If Parenting Is A Sliding Scale Then He’s Drowning At The Bottom

, , , , , | Right | March 15, 2020

I have worked as a lifeguard over the summer for several years. One part of the pool is a water slide. The rules for the slide are that people have to be over 42 inches and must be able to swim on their own. One lifeguard is always at the bottom of the slide just in case, but we aren’t allowed to catch kids. They have to be able to get out on their own.

One day, there’s a dad with his three kids at the pool. I am working the slide, and I chat some with the very polite dad as his kids climb up the stairs to the slide. His youngest son is terrified, but he eventually ends up going down. He panics at the bottom, though, and starts drowning. I immediately scoop him up and help him up the stairs.

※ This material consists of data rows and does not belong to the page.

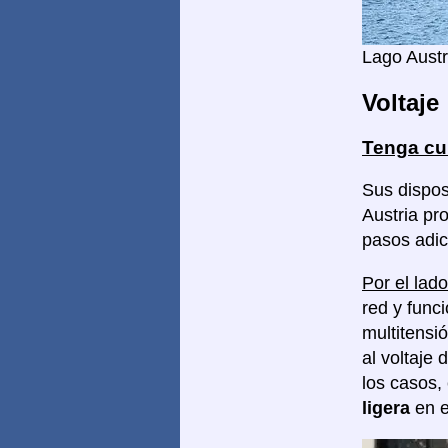
Lago Austr
Voltaje
Tenga cu
Sus dispos
Austria pr
pasos adic
Por el lado
red y func
multitensi
al voltaje 
los casos,
ligera
en e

Normally, we would tell them they can’t go down anymore because of the rules, but I don’t say anything because I don’t know if he can swim and he just got scared. The kid goes back up, still scared, but not as much. I end up having to save him a second time.

I tell the dad, “Hey, your son needs to be able to swim on his own for this ride. He can go again a third time, but if I have to save him, he won’t be able to go down anymore.”

The dad blows up. He starts cussing at me and telling me I’m not doing my job correctly, and meanwhile, his kid is going down the slide for a third time. I am ignoring the dad at this point, and I scoop up the kid who is drowning for the third time in a row. The dad starts yelling at his kid, too.

He says, “You’re gonna have to handle your own s*** because she doesn’t give a f*** about you!”

I just kind of stare at him, like, yeah, I just saved your drowning six-year-old son, but I don’t care at all? The guy ends up going to my managers about it, who tell him I did exactly what I was supposed to. Good times.